У леди Фемиды, той, что с весами, завязаны глаза. Лютеру объясняли: это символ идеального безразличия правосудия к тому, кто ты есть: мужчина или женщина, богатый или бедный, черный или белый, индус или япошка. Не символическим, а реальным фактом было, однако, то, что правосудие уделяло максимум внимания именно тому, кто ты есть – оно жульничало, оно подсматривало – потому что ему требовалось точно знать, чей это ослик Иа-Иа, которому требуется пришпилить хвост. Пеннеру это представлялось правильным. То, кто ты есть, следовало учитывать. Только смотреть надо было не сверху, а изнутри. Характер следовало учитывать, ум, талант. А внешность вовсе не обязательно. И уж точно не богатство, происхождение, национальность или цвет кожи. И даже здоровье. Завязанные глаза леди, если по-честному, должны были означать то, что реально происходит: правосудие явится незаметно, неожиданно, воздаст тебе по заслугам, выставит на обозрение и только его и видели.
И наконец Лютер натянул на лицо самую смиренную мину, облачился в рубище кающегося грешника (так он самоуничижительно писал мне, выражая мнение уже взрослого человека) и украдкой пробрался в кабинет директора Мак-Тмина, дабы признаться в том, что те мальчики его побили, потому как он не хотел участвовать… точнее, способствовать… их плану, а собирались они выкрасть билеты для годовых экзаменов, запомнить или переписать вопросы и возвратить их незаметно, откуда взяли. Лютер намекнул, что шайка уже произвела пробные набеги, чтобы определить свои шансы на удачу. Несмотря на то что он сыграл свою роль (по мнению Лютера Пеннера) просто блестяще и заслуживал шквала аплодисментов, директор Мак-Пикуль проявил скепсис, видимо, чуя, что его обводят вокруг пальца. Однако следы чернил на пальцах Сифа, на рубашке Киба и под ногтями Ларри послужили убедительным признаком виновности, как только он на всякий случай приступил к расследованию. Улики были если и не налицо, то на кончиках пальцев.

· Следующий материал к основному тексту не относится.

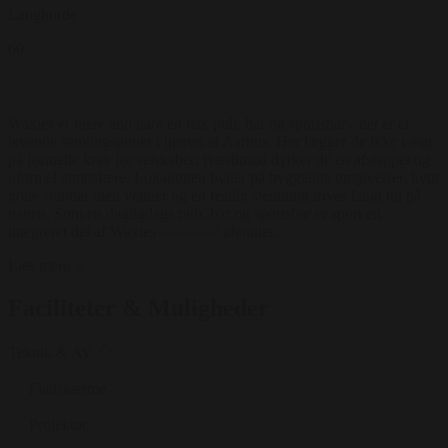
Langborde
60
Waxies er mere end bare en irsk pub, bar og sportsbar - det er et
levende samlingspunkt i hjertet af Aarhus. Her lægger de ikke vægt
på formelle krav for selskaber; tværtimod dyrker de en afslappet og
uformel atmosfære. Lokationen byder på hyggelige omgivelser, hvor
gode stunder med venner og en festlig stemning trives langt ud på
natten. Som en dagligdags pub, bar og sportsbar er sport en
integreret del af Waxies\\\\\\\\\\\\\\\' identitet.
Læs mere
Faciliteter & Muligheder
Teknik & AV
Fladskærme
Projektor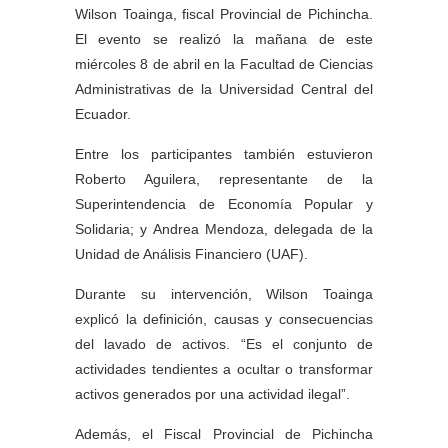
Wilson Toainga, fiscal Provincial de Pichincha.
El evento se realizó la mañana de este
miércoles 8 de abril en la Facultad de Ciencias
Administrativas de la Universidad Central del
Ecuador.
Entre los participantes también estuvieron
Roberto Aguilera, representante de la
Superintendencia de Economía Popular y
Solidaria; y Andrea Mendoza, delegada de la
Unidad de Análisis Financiero (UAF).
Durante su intervención, Wilson Toainga
explicó la definición, causas y consecuencias
del lavado de activos. “Es el conjunto de
actividades tendientes a ocultar o transformar
activos generados por una actividad ilegal”.
Además, el Fiscal Provincial de Pichincha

А между тем Пеннер попросту окунул горсть мраморных шариков в водорастворимые чернила «Квинк», тогда весьма популярные, и уложил их для пущего соблазна в прозрачный кулечек, так что троица преследователей немедленно их возжелала и отняла у него; далее оставалось лишь выждать, когда шарики пометят воров и обеспечат им заслуженную награду. Наказание заключалось в отстранении от занятий на некоторый срок, чему троица могла бы лишь порадоваться, если бы не бурная реакция родителей. Впоследствии Мастер не особо гордился этим отмщением, поскольку организовано оно было поспешно и со многими ошибками, однако он понимал, что успех операции был обусловлен точным расчетом, во-первых, на предсказуемую лживость троицы, во-вторых, на склонности директора Мак-Пикуля вершить скорый суд и расправу и, наконец, в-третьих, на недоверии того же Тмина ко всем мальчишкам, включая и Пеннера, выработанном за двадцать лет профессиональной деятельности. Но план Лютера был подкреплен обстоятельствами, которых он даже не учитывал: а именно, тем, что то самое помещение плохо запиралось, и замысел, выдуманный Лютером, вполне мог быть осуществлен, что делало выдумку более достоверной; кроме того, троица кретинов неоднократно упражнялась в остроумии на тему: «как было бы хорошо каким-нибудь чудом добыть вопросики» (что, собственно, и послужило «зародышем» лютеровского плана), и потому им не удалось с должной решительностью все отрицать. Они действительно хотели добыть вопросы и сами помнили об этом. Они действительно строили планы, пусть только воображаемые, и об этом тоже помнили. В глубине души они понимали, что виновны.